Would it be sensible to fully expect myself being made perfect through Christ? Becoming a just man made perfect? At least have perfect intent in this life? A perfect heart? Becoming perfect before God?

“That which is of God is light, and he that receives light and continues in God receives more light, and that light grows brighter and brighter until the perfect day.” (T&C 36:4)

Does God’s sacrifice make it possible for bad people to become good people? For sinners to become saints? For mortals to become more like God?

Is my acceptance or rejection of the sacrifice of Christ and his offering to me regulated by my choices? What choices?

Does it matter if I am true to my conscience or not? How about yeilding to the enticings of the holy spirit? Does being meek, humble, patient, full of love, or submissive to God actually matter?

“For the natural man is an enemy to God, and has been from the fall of Adam, and will be for ever and ever but if he yields to the enticings of the holy spirit, and putteth off the natural man, and becometh a saint through the atonement of Christ the Lord, and becometh as a child: submissive, meek, humble, patient, full of love, willing to submit to all things which the Lord seeth fit to inflict upon him, even as a child doth submit to his father.” (Mosiah 1:16)

What if God’s sacrifice doesn’t make me free to sin without consequence, but rather it is meant to make me free from sin?

Is just “trying” not to sin, good enough for me? Is it good enough for God? Is that true repentance?

Does God require my obedience even unto death? How about my willingness to submit to everything that He finds necessary to inflict upon me?

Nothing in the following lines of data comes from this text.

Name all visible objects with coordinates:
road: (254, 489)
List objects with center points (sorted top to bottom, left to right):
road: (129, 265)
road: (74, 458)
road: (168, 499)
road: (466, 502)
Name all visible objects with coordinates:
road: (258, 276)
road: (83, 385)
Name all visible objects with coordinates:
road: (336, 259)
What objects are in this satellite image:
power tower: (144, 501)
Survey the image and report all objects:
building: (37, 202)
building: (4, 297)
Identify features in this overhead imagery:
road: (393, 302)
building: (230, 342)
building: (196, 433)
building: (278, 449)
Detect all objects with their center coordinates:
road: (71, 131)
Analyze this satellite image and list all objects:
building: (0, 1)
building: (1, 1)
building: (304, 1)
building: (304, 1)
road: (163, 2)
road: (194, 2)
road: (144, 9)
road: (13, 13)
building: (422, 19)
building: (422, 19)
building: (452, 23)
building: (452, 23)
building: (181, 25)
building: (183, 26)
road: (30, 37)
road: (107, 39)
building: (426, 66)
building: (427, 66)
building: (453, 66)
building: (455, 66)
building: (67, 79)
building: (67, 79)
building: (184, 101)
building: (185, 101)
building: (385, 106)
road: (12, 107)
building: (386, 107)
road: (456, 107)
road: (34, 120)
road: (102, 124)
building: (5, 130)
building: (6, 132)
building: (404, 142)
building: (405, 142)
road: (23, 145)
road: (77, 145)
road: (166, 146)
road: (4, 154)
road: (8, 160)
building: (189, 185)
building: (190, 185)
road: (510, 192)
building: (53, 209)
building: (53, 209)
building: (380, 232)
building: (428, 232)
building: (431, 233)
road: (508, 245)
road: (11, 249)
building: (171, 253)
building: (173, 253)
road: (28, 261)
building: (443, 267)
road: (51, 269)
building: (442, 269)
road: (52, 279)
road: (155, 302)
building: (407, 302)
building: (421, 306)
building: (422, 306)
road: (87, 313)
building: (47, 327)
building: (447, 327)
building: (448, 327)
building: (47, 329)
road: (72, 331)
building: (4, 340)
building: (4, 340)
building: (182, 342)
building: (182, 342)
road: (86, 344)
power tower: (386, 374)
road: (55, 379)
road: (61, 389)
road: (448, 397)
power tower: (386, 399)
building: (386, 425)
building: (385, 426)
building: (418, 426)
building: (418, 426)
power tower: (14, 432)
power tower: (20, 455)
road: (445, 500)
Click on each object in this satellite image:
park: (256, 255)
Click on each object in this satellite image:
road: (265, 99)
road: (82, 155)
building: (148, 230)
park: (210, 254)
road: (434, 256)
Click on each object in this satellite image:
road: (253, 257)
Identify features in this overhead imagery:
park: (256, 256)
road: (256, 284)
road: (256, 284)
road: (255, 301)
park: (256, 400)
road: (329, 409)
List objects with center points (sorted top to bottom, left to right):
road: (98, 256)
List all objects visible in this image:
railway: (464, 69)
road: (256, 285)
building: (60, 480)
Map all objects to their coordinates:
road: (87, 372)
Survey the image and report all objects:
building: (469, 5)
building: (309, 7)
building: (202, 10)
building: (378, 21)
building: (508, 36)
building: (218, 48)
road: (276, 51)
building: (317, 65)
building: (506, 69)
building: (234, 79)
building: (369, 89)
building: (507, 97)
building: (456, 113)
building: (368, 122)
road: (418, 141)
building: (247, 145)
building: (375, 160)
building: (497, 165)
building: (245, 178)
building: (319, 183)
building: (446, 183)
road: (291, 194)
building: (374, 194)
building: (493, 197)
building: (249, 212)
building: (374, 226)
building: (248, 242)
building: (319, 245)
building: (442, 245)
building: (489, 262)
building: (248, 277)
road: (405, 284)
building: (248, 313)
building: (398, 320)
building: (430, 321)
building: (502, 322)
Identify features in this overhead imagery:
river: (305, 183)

Am I expected to obey Him at all inconvenience, pain, and suffering? Even when it is out of my comfort zone, causes trouble and difficulty, and requires a sacrifice and offering? I suppose He knows much better about suffering, sacrifice and inconvenience than do I, and certainly understands the necessity of it all to a much larger and magnified order.

    “Let us here observe that a religion that does not require the sacrifice of all things never has power sufficient to produce the faith necessary unto life and salvation. For from the first existence of man, the faith necessary unto the enjoyment of life and salvation never could be obtained without the sacrifice of all earthly things: it was through this sacrifice, and this only, that God has ordained that men should enjoy eternal life, and it is through the medium of the sacrifice of all earthly things that men do actually know that they are doing the things that are well pleasing in the sight of God. When a man has offered in sacrifice all that he has for the truth’s sake, not even withholding his life, and believing before God that he has been called to make this sacrifice because he seeks to do his will, he does know most assuredly that God does and will accept his sacrifice and offering, and that he has not nor will not seek his face in vain. Under these circumstances, then, he can obtain the faith necessary for him to lay hold on eternal life.” (Lectures on Faith 6:7)

Would it be helpful for me to have a good attitude about this whole situation of mine?